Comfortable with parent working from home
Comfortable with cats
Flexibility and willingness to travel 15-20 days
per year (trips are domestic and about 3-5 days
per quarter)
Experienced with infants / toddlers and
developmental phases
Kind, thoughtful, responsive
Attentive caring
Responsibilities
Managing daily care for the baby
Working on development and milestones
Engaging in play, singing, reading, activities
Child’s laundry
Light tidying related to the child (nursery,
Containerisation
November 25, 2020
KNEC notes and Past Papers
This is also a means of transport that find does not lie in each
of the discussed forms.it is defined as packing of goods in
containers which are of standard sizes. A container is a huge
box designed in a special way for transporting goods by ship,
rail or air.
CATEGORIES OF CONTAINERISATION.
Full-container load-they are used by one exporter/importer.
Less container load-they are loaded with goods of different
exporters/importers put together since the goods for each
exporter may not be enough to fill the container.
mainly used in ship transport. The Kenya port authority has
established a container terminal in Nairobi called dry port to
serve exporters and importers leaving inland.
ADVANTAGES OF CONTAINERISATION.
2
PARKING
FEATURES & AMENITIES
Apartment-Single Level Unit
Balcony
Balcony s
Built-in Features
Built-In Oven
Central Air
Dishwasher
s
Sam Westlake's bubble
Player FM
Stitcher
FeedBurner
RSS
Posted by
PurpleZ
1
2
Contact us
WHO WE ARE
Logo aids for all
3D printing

...

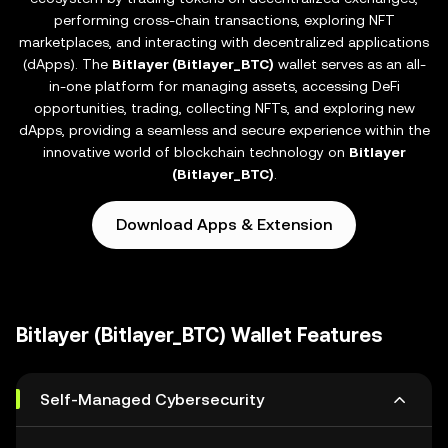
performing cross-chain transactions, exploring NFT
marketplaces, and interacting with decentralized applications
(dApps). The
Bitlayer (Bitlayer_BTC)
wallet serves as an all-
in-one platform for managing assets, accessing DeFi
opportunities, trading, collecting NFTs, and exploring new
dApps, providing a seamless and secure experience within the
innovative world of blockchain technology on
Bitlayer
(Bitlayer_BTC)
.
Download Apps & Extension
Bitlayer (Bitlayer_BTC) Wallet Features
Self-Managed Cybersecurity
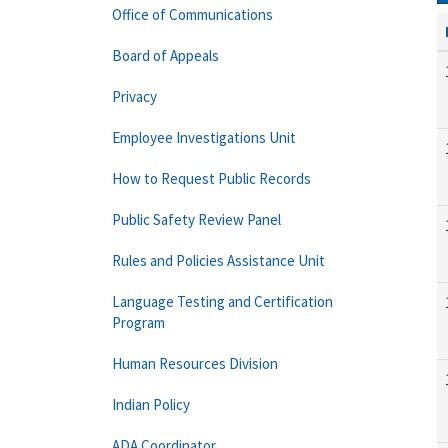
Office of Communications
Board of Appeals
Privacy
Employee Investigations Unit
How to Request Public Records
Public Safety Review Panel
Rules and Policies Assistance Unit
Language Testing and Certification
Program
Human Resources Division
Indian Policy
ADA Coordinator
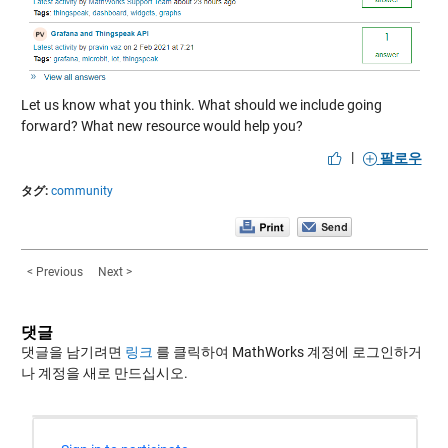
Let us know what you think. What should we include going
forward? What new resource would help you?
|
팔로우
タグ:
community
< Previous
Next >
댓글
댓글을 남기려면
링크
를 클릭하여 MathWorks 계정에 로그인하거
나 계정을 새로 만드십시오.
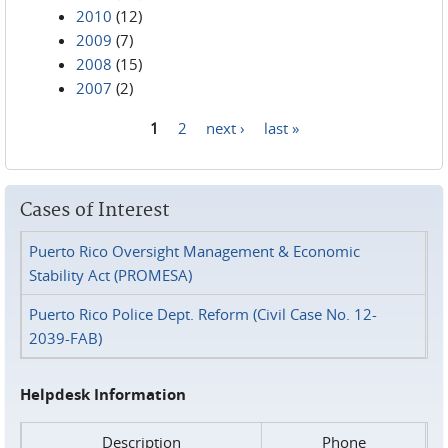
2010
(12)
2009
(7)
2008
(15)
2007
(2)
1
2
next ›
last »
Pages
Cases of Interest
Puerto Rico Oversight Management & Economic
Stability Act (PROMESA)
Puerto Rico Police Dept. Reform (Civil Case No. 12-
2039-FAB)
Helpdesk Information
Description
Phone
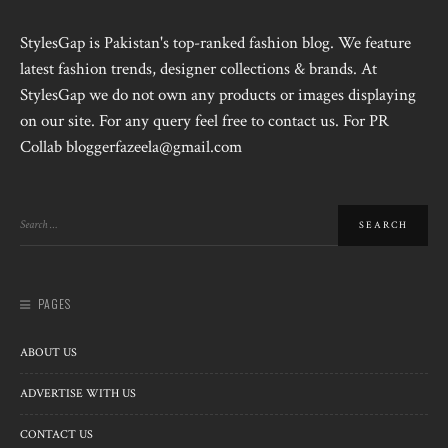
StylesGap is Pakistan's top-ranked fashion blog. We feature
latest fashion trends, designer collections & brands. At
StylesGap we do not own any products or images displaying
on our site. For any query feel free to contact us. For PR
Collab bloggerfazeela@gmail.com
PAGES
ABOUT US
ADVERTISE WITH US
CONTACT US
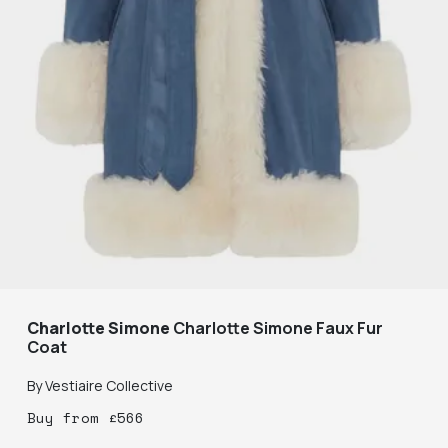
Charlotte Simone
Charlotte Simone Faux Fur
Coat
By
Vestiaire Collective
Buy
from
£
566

---

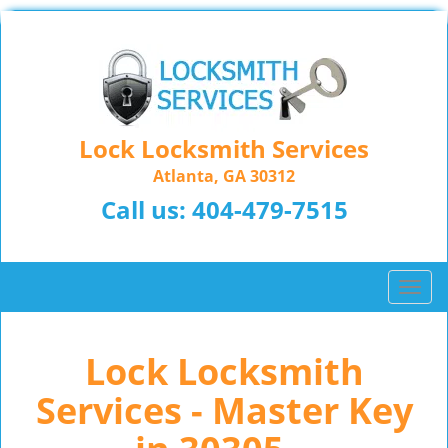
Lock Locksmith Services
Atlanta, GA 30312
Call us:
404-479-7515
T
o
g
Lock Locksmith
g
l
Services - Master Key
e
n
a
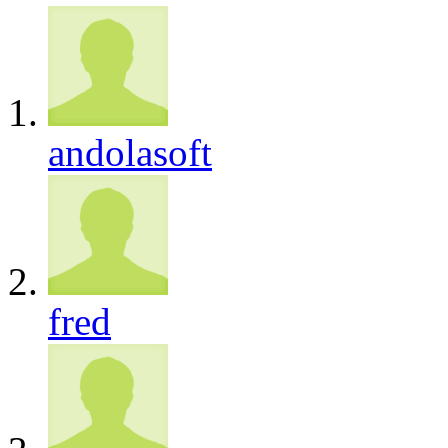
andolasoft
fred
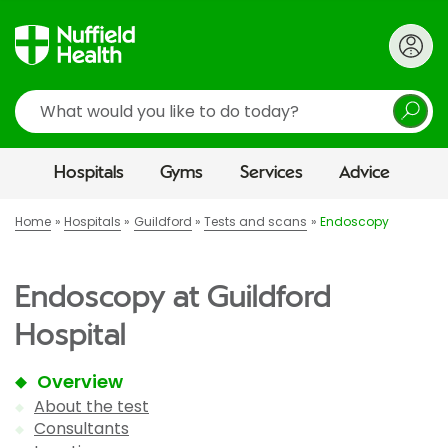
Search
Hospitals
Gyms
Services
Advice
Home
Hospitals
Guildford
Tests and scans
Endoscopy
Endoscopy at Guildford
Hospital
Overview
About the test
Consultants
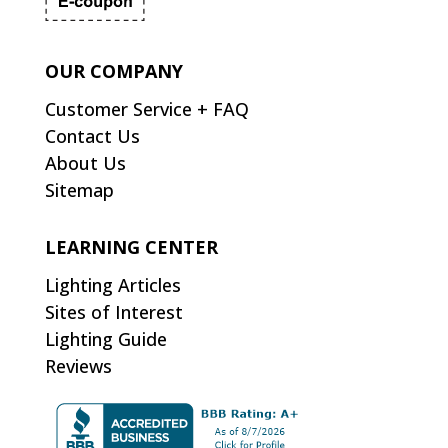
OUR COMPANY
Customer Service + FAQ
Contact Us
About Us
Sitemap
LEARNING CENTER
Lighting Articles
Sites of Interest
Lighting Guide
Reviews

**WORK TO COMPLETE:** Note each line above that holds "they", then copy all of them.

**YOUR RESPONSE:**
Full-container load-they are used by one exporter/importer.
Less container load-they are loaded with goods of different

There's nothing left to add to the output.